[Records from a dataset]
◆ ◆ ◆ ◆
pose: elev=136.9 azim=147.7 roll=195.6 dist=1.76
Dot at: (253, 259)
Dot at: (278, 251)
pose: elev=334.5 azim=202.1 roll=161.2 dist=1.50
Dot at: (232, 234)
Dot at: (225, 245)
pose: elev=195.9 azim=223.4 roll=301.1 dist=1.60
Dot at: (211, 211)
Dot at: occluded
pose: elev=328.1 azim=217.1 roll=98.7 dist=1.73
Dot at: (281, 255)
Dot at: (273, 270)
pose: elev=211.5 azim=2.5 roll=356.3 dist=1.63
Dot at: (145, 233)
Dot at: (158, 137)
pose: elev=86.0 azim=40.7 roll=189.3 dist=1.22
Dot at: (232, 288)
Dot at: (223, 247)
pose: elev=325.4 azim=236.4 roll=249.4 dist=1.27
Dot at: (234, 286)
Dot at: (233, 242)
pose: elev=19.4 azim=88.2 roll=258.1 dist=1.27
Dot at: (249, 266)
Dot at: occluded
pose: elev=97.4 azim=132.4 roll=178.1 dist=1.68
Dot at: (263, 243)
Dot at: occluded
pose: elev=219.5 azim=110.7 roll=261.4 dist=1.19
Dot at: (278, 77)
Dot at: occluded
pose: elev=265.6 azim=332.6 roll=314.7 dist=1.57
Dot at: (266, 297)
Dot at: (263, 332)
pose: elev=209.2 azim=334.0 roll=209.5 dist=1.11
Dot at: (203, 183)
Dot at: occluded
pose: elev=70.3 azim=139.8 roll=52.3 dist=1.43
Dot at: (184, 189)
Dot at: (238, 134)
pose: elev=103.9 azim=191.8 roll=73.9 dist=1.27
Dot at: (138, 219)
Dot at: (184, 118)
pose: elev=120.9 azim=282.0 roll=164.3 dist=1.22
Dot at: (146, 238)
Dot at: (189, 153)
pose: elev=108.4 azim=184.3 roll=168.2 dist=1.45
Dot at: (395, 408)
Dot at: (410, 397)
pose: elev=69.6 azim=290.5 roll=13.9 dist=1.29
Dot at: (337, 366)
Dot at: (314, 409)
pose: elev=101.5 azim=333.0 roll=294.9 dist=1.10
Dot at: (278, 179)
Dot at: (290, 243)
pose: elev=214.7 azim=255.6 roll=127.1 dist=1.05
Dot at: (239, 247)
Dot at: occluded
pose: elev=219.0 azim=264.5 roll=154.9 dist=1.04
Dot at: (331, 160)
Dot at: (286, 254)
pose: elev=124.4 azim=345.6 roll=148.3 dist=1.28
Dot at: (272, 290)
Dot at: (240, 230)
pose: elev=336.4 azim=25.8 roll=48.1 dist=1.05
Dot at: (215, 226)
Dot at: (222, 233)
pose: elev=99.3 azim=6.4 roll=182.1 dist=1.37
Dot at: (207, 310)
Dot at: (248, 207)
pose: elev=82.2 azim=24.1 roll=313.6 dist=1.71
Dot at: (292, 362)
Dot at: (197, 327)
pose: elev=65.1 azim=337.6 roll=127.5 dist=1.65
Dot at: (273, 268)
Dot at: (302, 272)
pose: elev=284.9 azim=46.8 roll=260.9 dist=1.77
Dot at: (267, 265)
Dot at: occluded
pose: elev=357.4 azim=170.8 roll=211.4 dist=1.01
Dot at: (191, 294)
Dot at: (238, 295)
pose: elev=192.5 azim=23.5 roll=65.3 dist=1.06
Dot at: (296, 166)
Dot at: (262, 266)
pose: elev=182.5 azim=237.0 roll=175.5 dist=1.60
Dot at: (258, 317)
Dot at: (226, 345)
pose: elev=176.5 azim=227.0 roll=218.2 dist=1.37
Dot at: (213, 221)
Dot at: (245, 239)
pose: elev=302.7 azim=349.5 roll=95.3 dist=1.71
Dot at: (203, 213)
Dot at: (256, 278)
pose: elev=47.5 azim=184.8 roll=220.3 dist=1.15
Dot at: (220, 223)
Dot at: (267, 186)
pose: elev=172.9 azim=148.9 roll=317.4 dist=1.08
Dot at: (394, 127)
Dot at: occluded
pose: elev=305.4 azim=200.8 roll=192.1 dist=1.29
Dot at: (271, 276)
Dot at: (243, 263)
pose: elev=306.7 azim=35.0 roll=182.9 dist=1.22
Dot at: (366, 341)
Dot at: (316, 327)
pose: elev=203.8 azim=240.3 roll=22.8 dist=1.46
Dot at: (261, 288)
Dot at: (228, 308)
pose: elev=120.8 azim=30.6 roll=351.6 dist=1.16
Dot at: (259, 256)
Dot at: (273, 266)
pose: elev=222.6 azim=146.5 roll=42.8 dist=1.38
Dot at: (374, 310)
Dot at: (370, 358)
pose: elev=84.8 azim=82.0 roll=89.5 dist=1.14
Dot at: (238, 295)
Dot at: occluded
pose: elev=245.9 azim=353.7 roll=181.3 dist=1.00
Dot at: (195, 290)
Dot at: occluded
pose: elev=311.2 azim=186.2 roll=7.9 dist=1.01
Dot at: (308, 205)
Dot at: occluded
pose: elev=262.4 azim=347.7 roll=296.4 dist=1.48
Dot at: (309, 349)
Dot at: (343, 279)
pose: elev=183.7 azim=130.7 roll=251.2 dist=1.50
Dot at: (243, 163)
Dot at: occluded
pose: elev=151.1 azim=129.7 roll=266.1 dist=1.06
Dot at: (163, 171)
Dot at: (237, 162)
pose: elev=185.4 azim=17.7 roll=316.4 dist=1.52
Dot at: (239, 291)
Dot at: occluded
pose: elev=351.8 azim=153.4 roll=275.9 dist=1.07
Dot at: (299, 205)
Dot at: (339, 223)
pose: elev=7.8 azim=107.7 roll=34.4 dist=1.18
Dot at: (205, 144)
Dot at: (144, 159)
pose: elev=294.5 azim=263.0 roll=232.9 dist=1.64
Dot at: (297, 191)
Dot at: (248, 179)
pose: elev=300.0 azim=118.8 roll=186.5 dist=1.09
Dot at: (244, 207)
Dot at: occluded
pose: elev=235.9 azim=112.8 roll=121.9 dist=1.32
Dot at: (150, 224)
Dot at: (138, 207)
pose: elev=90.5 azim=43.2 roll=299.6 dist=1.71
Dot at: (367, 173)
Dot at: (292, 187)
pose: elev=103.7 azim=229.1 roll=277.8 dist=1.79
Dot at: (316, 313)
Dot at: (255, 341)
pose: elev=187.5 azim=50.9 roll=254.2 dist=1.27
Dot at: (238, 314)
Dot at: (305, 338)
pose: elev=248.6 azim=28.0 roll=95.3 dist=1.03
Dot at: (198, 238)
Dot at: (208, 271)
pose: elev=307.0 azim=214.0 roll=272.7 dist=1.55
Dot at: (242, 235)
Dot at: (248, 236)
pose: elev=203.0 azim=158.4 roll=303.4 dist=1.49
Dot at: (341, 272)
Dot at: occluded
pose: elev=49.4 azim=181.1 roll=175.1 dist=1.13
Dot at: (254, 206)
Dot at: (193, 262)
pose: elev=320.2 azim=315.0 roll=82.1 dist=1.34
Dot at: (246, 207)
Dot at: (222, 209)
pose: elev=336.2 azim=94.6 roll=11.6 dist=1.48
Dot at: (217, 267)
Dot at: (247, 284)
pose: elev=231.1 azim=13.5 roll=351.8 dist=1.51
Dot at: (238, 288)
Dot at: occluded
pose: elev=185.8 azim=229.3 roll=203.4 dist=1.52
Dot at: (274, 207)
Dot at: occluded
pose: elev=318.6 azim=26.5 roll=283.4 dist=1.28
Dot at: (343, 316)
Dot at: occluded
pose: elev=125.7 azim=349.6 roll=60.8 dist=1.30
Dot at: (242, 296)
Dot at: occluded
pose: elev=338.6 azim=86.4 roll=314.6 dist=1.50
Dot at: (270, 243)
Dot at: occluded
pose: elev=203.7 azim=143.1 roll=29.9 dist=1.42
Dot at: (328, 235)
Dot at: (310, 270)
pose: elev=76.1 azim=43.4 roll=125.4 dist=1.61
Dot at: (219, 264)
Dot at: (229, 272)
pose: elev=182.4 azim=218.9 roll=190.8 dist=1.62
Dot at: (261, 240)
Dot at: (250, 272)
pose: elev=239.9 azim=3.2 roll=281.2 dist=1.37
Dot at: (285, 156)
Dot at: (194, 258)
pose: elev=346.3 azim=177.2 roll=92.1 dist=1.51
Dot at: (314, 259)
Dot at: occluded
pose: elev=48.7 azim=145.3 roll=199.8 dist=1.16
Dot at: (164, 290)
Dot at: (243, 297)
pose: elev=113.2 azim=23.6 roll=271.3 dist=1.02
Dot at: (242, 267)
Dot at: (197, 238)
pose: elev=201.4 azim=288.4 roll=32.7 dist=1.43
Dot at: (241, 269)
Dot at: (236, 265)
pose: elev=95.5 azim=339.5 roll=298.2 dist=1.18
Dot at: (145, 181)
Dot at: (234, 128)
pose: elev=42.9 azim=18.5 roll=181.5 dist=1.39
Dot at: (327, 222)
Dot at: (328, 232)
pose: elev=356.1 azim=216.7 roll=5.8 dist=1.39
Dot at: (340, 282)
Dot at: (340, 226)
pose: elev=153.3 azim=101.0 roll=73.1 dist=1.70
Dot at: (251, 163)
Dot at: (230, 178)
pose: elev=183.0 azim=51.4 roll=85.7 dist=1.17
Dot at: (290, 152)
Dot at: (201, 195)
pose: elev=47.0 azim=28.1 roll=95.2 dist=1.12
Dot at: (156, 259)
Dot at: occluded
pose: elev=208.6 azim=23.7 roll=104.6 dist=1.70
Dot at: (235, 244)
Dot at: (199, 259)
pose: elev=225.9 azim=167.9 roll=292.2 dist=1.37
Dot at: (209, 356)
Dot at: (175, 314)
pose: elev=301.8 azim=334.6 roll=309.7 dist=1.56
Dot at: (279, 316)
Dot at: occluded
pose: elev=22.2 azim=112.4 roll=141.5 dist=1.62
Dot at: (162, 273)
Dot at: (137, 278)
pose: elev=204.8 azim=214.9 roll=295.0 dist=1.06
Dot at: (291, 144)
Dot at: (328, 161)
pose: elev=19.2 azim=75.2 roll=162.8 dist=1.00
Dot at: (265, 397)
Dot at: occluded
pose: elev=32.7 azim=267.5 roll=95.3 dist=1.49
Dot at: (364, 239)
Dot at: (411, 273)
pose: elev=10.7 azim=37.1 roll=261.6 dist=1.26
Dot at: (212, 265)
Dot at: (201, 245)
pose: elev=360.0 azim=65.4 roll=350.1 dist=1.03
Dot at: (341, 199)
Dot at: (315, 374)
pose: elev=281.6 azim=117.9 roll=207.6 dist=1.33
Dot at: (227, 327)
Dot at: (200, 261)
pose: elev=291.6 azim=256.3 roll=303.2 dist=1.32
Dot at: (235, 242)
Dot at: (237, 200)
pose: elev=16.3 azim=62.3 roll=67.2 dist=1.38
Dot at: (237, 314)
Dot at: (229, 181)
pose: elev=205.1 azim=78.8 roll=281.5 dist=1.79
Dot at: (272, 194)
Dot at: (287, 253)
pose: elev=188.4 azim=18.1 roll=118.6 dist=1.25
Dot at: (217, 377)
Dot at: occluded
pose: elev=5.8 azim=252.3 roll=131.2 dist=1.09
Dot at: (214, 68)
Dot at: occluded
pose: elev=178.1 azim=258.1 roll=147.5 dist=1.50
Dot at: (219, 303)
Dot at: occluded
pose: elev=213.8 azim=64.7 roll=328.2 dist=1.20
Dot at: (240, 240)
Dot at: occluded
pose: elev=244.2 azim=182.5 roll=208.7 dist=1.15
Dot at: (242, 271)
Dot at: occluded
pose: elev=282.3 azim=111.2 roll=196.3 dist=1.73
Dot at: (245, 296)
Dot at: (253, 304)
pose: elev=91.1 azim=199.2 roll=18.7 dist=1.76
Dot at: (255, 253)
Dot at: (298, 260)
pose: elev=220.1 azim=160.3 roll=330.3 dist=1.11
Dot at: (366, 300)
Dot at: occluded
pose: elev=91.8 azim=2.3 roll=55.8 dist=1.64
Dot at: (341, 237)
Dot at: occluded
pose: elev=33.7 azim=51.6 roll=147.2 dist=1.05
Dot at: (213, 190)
◆ ◆ ◆ ◆
Rewrite the stretch from the start of the records through the line containing "Dot at: (410, 397)", substituting "distance" for every "dist" and leaving everything else unchanged.

■ RESPONSE BELOW ■
pose: elev=136.9 azim=147.7 roll=195.6 distance=1.76
Dot at: (253, 259)
Dot at: (278, 251)
pose: elev=334.5 azim=202.1 roll=161.2 distance=1.50
Dot at: (232, 234)
Dot at: (225, 245)
pose: elev=195.9 azim=223.4 roll=301.1 distance=1.60
Dot at: (211, 211)
Dot at: occluded
pose: elev=328.1 azim=217.1 roll=98.7 distance=1.73
Dot at: (281, 255)
Dot at: (273, 270)
pose: elev=211.5 azim=2.5 roll=356.3 distance=1.63
Dot at: (145, 233)
Dot at: (158, 137)
pose: elev=86.0 azim=40.7 roll=189.3 distance=1.22
Dot at: (232, 288)
Dot at: (223, 247)
pose: elev=325.4 azim=236.4 roll=249.4 distance=1.27
Dot at: (234, 286)
Dot at: (233, 242)
pose: elev=19.4 azim=88.2 roll=258.1 distance=1.27
Dot at: (249, 266)
Dot at: occluded
pose: elev=97.4 azim=132.4 roll=178.1 distance=1.68
Dot at: (263, 243)
Dot at: occluded
pose: elev=219.5 azim=110.7 roll=261.4 distance=1.19
Dot at: (278, 77)
Dot at: occluded
pose: elev=265.6 azim=332.6 roll=314.7 distance=1.57
Dot at: (266, 297)
Dot at: (263, 332)
pose: elev=209.2 azim=334.0 roll=209.5 distance=1.11
Dot at: (203, 183)
Dot at: occluded
pose: elev=70.3 azim=139.8 roll=52.3 distance=1.43
Dot at: (184, 189)
Dot at: (238, 134)
pose: elev=103.9 azim=191.8 roll=73.9 distance=1.27
Dot at: (138, 219)
Dot at: (184, 118)
pose: elev=120.9 azim=282.0 roll=164.3 distance=1.22
Dot at: (146, 238)
Dot at: (189, 153)
pose: elev=108.4 azim=184.3 roll=168.2 distance=1.45
Dot at: (395, 408)
Dot at: (410, 397)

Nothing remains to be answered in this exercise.